Automated recognition of key information in written texts and their transcription into a digital format is a challenge faced daily by people working in Digital Humanities. It allows researchers to find and classify relevant information hidden in piles or archives.
It is extremely difficult to obtain a general algorithm who could read any written language from any period of the History and understand what was relevant in the text. But some research teams have managed to build working algorithms useful for specific tasks.
To explain the difficulties that such algorithms have to face, and how to surpass those difficulties, we are going to explore 3 different cases.
The first one is a research group who uses Tolstoy’s extraordinary vast texts production to train an algorithm to understand the construction of sentences1, identify subjects, verbs, etc. and by extension, also identify the characters, their actions and even their relations. In the future, an algorithm like this could parse historical archives and automatically associate the events with the action of important actors, constituting a large database of people’s achievements through history.
The second one is an archaeology school in France which has a collection of so many written research reports that finding information in them has become a slow and painful process.2 Simply scanning them would simplify their access, but it still doesn’t allow to quickly find an information in this data collection. They want an algorithm that could identify important elements in the text, such as date, location and subject of research.
The third case is a US/Chinese research group which tries to expand the China Biographical Database3, by examining historical gazetteers*. The idea is to start by trying to find the people already present in the Database by looking for already known information, to complete missing information and to find their relations and jobs. They are concentrating their effort on officials because government facilities are well documented in the gazetteers. The parsing may revel new officials not present in the Database.

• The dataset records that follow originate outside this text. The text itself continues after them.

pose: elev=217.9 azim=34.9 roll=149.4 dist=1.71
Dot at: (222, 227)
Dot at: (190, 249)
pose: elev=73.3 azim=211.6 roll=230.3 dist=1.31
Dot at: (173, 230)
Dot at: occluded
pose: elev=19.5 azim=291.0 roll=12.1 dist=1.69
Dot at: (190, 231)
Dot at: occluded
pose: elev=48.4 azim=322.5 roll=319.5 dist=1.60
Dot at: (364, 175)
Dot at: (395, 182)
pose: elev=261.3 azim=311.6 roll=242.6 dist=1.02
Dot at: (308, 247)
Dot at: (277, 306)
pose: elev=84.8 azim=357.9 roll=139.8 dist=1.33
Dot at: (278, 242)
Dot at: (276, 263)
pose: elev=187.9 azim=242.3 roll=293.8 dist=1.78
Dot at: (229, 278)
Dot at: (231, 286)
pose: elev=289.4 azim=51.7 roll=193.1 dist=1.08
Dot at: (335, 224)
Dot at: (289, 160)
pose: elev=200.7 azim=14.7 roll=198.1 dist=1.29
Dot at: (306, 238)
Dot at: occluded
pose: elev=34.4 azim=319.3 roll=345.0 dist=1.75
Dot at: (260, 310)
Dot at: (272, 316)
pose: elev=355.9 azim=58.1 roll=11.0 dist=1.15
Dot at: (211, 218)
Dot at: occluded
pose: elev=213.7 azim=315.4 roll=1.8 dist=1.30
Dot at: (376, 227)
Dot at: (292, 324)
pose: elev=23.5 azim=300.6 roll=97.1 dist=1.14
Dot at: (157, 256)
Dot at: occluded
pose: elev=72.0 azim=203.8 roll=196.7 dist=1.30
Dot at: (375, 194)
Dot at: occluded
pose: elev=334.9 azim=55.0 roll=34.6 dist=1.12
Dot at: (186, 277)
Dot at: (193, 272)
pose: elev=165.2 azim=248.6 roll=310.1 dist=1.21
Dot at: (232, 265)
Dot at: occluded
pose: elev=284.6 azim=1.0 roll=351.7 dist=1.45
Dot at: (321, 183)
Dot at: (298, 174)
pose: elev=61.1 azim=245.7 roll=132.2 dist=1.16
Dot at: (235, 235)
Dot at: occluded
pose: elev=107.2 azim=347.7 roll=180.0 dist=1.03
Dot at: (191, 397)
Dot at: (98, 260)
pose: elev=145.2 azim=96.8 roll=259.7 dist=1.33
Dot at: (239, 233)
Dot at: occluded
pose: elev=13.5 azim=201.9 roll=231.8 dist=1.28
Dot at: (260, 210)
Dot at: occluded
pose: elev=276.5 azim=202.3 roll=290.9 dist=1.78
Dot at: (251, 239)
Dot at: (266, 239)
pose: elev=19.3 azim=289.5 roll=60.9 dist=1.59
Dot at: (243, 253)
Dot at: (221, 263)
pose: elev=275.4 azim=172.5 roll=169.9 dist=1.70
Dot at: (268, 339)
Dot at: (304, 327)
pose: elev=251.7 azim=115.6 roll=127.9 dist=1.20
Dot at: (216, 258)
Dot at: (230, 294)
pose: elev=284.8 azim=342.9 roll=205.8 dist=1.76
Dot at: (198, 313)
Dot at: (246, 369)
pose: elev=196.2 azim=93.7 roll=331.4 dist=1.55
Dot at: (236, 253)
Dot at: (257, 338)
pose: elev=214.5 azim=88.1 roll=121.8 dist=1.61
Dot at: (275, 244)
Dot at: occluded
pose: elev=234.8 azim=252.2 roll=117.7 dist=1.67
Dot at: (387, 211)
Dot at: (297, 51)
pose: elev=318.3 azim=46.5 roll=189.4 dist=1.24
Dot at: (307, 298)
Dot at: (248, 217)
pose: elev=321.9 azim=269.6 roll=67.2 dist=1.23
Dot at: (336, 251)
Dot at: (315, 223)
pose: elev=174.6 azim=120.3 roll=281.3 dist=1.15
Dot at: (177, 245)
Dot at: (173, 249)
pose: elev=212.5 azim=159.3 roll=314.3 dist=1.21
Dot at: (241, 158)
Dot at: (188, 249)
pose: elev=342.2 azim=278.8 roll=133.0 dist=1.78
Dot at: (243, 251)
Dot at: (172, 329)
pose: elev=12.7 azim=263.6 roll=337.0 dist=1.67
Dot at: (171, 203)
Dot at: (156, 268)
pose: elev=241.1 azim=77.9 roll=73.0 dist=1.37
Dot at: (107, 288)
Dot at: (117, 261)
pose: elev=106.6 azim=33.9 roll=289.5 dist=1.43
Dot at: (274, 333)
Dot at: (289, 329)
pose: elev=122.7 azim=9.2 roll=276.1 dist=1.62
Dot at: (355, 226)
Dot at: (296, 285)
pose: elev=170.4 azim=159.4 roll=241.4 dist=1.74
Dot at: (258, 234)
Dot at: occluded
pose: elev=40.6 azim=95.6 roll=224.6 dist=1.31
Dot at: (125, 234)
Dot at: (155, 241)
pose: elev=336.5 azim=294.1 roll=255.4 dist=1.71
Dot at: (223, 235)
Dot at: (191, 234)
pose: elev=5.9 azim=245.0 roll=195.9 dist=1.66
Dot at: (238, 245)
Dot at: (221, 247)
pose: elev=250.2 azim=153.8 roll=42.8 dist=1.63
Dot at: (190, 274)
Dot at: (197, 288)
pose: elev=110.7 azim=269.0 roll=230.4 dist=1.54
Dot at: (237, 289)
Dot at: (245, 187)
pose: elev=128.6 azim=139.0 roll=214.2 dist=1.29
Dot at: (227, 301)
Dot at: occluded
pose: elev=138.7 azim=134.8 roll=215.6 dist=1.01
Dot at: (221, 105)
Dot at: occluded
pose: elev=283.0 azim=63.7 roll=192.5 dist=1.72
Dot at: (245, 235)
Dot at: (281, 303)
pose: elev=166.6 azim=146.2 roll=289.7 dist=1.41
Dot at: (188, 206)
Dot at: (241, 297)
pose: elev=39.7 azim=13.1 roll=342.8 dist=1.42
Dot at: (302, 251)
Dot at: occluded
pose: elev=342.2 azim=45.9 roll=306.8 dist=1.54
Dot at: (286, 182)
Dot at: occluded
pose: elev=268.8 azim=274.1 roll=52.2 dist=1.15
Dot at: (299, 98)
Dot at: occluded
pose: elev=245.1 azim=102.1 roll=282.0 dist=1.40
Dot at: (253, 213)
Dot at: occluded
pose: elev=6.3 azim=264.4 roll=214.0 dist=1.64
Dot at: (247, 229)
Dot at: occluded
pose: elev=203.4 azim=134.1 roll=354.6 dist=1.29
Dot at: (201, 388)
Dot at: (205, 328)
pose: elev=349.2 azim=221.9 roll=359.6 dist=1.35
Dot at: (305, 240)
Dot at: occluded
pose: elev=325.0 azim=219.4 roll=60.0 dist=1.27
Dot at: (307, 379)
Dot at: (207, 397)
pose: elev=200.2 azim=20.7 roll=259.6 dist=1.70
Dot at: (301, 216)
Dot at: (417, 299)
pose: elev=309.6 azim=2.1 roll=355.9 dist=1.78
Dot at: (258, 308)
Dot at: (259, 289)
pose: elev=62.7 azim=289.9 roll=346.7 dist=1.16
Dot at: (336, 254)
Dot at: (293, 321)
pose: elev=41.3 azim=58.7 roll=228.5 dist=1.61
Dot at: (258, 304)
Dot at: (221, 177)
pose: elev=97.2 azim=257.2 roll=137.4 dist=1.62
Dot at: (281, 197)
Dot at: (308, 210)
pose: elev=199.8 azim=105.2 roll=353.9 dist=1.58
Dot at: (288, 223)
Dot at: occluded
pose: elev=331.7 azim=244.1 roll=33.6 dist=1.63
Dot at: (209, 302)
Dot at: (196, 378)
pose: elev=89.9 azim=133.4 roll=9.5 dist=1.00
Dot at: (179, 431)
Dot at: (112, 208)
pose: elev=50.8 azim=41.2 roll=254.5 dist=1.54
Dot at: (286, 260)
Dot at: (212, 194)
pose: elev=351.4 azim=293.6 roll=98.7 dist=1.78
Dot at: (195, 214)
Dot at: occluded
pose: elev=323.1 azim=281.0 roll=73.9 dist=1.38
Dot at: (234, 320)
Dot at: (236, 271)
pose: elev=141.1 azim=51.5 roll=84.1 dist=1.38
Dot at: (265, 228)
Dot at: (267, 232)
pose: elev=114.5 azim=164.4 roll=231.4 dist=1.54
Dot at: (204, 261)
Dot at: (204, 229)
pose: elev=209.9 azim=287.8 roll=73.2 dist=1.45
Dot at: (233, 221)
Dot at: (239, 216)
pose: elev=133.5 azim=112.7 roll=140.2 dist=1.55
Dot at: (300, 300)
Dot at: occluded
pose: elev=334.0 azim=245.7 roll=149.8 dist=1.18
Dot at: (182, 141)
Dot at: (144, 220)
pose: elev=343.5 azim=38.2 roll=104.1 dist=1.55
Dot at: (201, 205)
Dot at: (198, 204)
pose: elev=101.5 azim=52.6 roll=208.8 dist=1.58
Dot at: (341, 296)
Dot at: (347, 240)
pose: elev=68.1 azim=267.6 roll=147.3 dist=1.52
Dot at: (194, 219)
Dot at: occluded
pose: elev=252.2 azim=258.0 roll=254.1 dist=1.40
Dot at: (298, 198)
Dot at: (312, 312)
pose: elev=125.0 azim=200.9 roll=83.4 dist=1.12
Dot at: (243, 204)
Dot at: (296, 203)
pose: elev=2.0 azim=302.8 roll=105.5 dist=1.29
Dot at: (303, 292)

The three research groups, although trying to achieve similar tasks, face different difficulties. Compared to the two latter cases, the first group doesn’t need to scan their dataset. Tolstoy’s work already exists in a digitized form, even translated in multiple languages. Focusing on one author also reduces the range of vocabulary to be learned, and writing patterns are also more consistent, allowing an easier recognition. The greatest difficulty will be to teach the algorithm how to understand a sentence, when a word is the subject of an action, does an action, and so on.
On the other side, the two other groups need to first scan their paper set, then recognize the characters via OCR, which is particularly difficult in Chinese, where over 4000 different kanjis are commonly used, as opposed to the 26 Latin letters used in Western culture. Once this is done, the French and Chinese group have a dataset which is already organized in some aspects, as opposed to Tolstoy’s work. The French reports have a structure which facilitates the identification, information like author and date of discovery, location and name, category and historical period of the discovery can be found by looking at a particular place in the text, but some relevant information can only be found in the description, which needs to be extracted with a similar but less sophisticated technique as the Tolstoy group, that is to train an algorithm to understand basic sentences composition.
The Chinese dataset, like the French one, is also structured, since it is similar to a directory. The main difficulty is the language. In traditional Chinese, compared to western languages, there are no separators of words or sentences, which means there is no way of locating something. It also leads to multiple interpretations, since multiple associations of kanjis can be formed. The kanjis themselves are also a source of misinterpretation, a kanji is phonetic and multiple kanjis share the same phonetic. Therefore there are sometimes multiple ways of writing the same thing.
To solve these challenges, the 3 groups use different methods. The Tolstoy group uses a very advanced text analysis tool developed by ABBYY called Compreno. It is a software that can correctly extract identify the actors and their characteristics as well as actions and their location. It uses an immense set of semantic rules to work. With the help of this software, the research team could establish statistics about the characters that couldn’t be obtained before. For example, they could identify which are the characters that talk the most.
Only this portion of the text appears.